Mere hours after appearing live on Breakfast Television to announce that America’s popular televised search for love, The Bachelor, will be receiving its own Canadian incarnation, the show’s longtime host, Chris Harrison, could be found relaxing on a plush chair at Citytv’s Toronto office.
Flanked by Sean DeVries, the Canadian show’s supervising producer, and Claire Freeland, Citytv director of original programming, who’s pulling double duty as the show’s executive producer, the impeccably dressed Harrison chatted about the program which, after 16 seasons in the U.S., will be debuting a Canadian edition on the network this fall.
“There are so many (Bachelor) fans (in Canada),” Harrison said. “That’s really the reason we would go out of our way and come up. There’s such an insatiable appetite for our show up here, maybe even more than America.”
The show’s strong Canadian following may also be due to its open casting policy. Unlike other reality-TV shows such as Survivor and The Amazing Race, The Bachelor allows Canadian residents to participate and, in the case of Jillian Harris, even star in the show’s role-reversing sister program, The Bachelorette. So, with all that true patriot love going for it, why did it take this long to bring the popular show across the border?
“I don’t know why it took so long,” Freeland says. “It feels like it’s the right time now.”
For his part, Harrison believes it’s due to the show’s reinvigorated ratings. “The franchise is really peaking again, which is hard to believe, 10 years into this. It’s really bigger than ever,” he said in a tone both boastful and bewildered.
The show has certainly expanded and evolved with the times. After launching in 2002 as a six-part series, The Bachelor franchise now boasts two spinoffs — The Bachelorette and Bachelor Pad — and longer seasons.
“When we started, Facebook, blogs, Twitter — none of that stuff existed. If you wanted to see something, you had to look it up in a magazine.” Harrison recalled. “So much has changed, and we’ve had to change with the times. With people demanding more real storytelling, we’ve definitely had to lift the curtain a little bit. I think our show is a lot more organic, and allows people to see everything, warts and all, now, because we have to; because, if something happens, you now have to embrace that, and make it part of your story.”
But even though the world has changed, Harrison believes The Bachelor’s core search for love is what attracts fans, season after season.
“The one thing that hasn’t changed is the whole purpose of the show,” he said. “That’s the one thing we’ll never get away from. The original concept works, and that is: one guy looking for love with 25 women who are looking for love, and you hope it works; that’s the show!”
As such, producers DeVries and Freeland are committed to not tinkering too much with The Bachelor’s winning formula.
“We want great stories: people who have tried all sorts of conventional ways of falling in love and now they’re ready to try a very glamorous, very unconventional way. (It’s) real individuals on a genuine search,” DeVries says of potential contestants.

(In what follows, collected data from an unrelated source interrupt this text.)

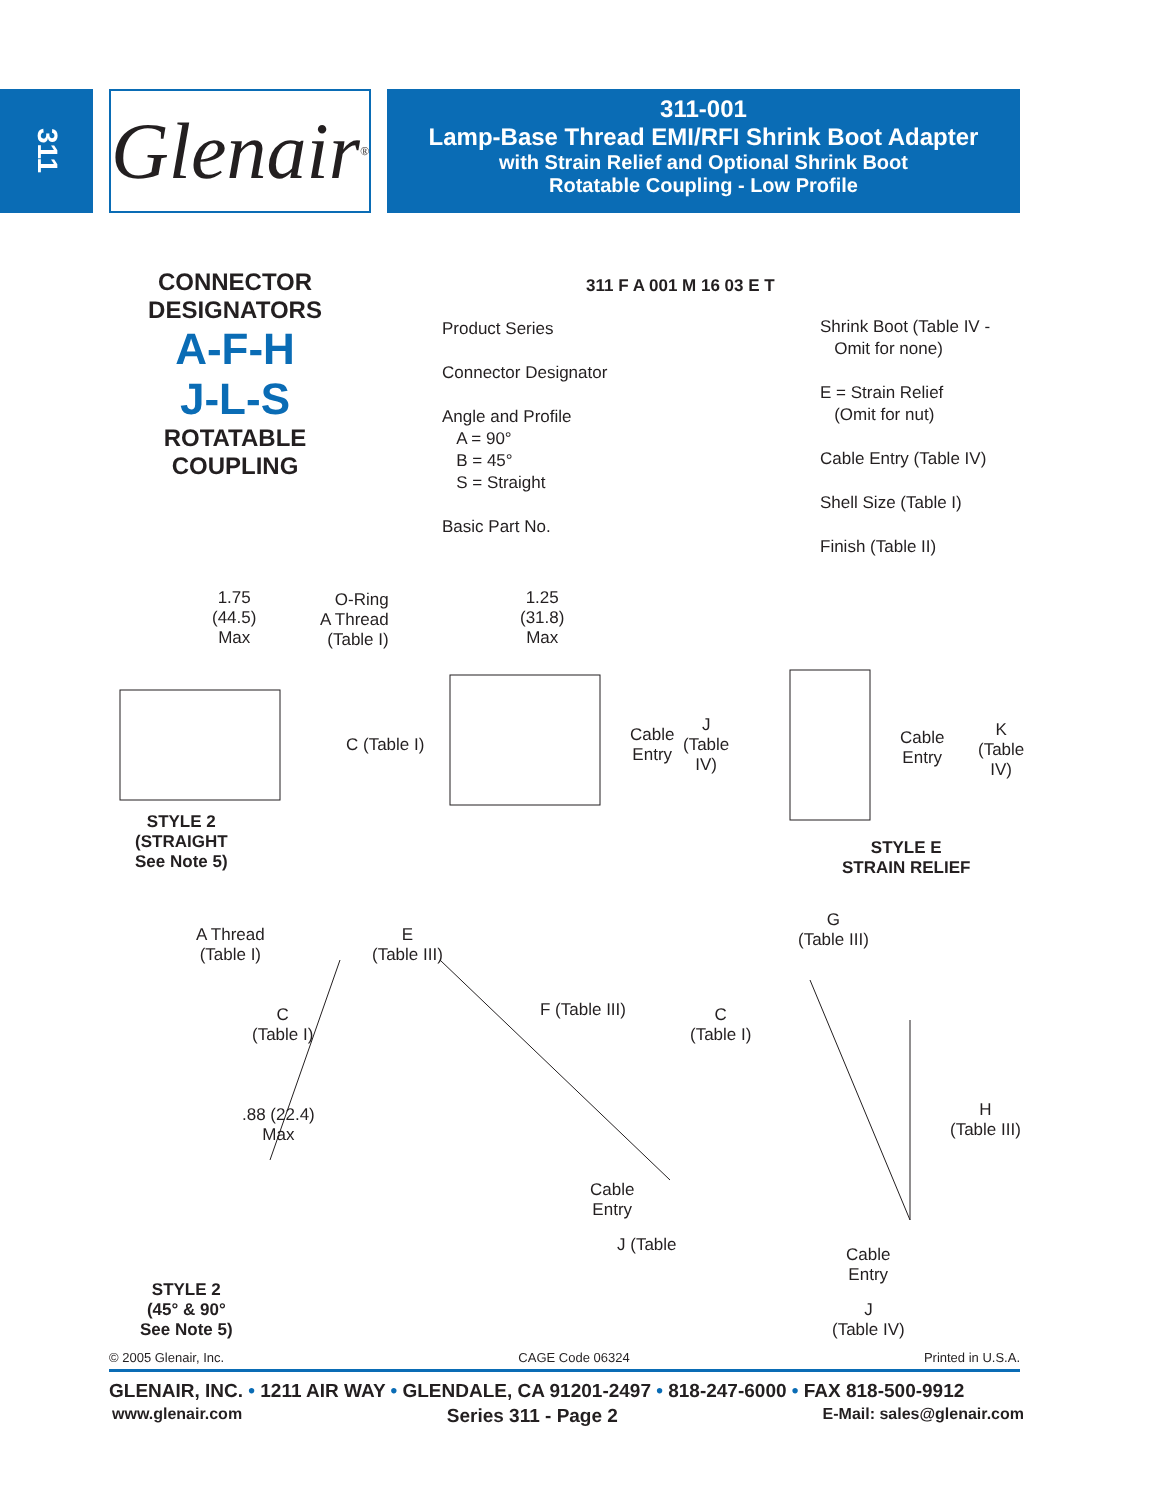311
Glenair<sup>®</sup>
311-001
Lamp-Base Thread EMI/RFI Shrink Boot Adapter
with Strain Relief and Optional Shrink Boot
Rotatable Coupling - Low Profile
CONNECTOR
DESIGNATORS
A-F-H
J-L-S
ROTATABLE
COUPLING
311 F A 001 M 16 03 E T
Product Series
Connector Designator
Angle and Profile
A = 90°
B = 45°
S = Straight
Basic Part No.
Shrink Boot (Table IV -
Omit for none)
E = Strain Relief
(Omit for nut)
Cable Entry (Table IV)
Shell Size (Table I)
Finish (Table II)
1.75
(44.5)
Max
O-Ring
A Thread
(Table I)
1.25
(31.8)
Max
C (Table I)
Cable
Entry
J
(Table
IV)
Cable
Entry
K
(Table
IV)
STYLE 2
(STRAIGHT
See Note 5)
STYLE E
STRAIN RELIEF
A Thread
(Table I)
E
(Table III)
F (Table III)
C
(Table I)
.88 (22.4)
Max
Cable
Entry
J (Table
STYLE 2
(45° & 90°
See Note 5)
G
(Table III)
C
(Table I)
H
(Table III)
Cable
Entry
J
(Table IV)
© 2005 Glenair, Inc. CAGE Code 06324 Printed in U.S.A.
GLENAIR, INC. • 1211 AIR WAY • GLENDALE, CA 91201-2497 • 818-247-6000 • FAX 818-500-9912
www.glenair.com Series 311 - Page 2 E-Mail: sales@glenair.com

The Bachelor Canada’s creators still have quite the task ahead of them. Beyond casting the potential suitors (applications are being accepted at www.citytv.com/BachelorCanada), the show, which will film across the country, has yet to find its host, its star, or even its home base — a.k.a., “The Mansion.” But despite the blank canvas in front of them, DeVries says they have a clear vision in mind.
“Chris has told us that he needs to be hotter than your husband or spouse sitting beside you,” he says of the potential bachelor. “So we’re looking for a cute guy, but also one that is seriously looking for love and willing to be candid with us and expose himself, in a way.”
While the two Canadian producers seem itching to get on with the process, Harrison sums up the show’s debut with the wisdom of a man who’s been through it multiple times: “The thing is, we didn’t say you have a couple at the end or you have a marriage; that’s never been the purpose. Bachelor Canada isn’t promising anything.
“What they promise is a great guy as a bachelor, and he’s going to be looking for love with 25 amazing women, and whatever happens, happens — and you’ll be along for the whole adventure. It may be the greatest love story in the world, or it may be the greatest train wreck in the world. Either way, you’re going to be on board.”
The Bachelor Canada will debut on Citytv this fall.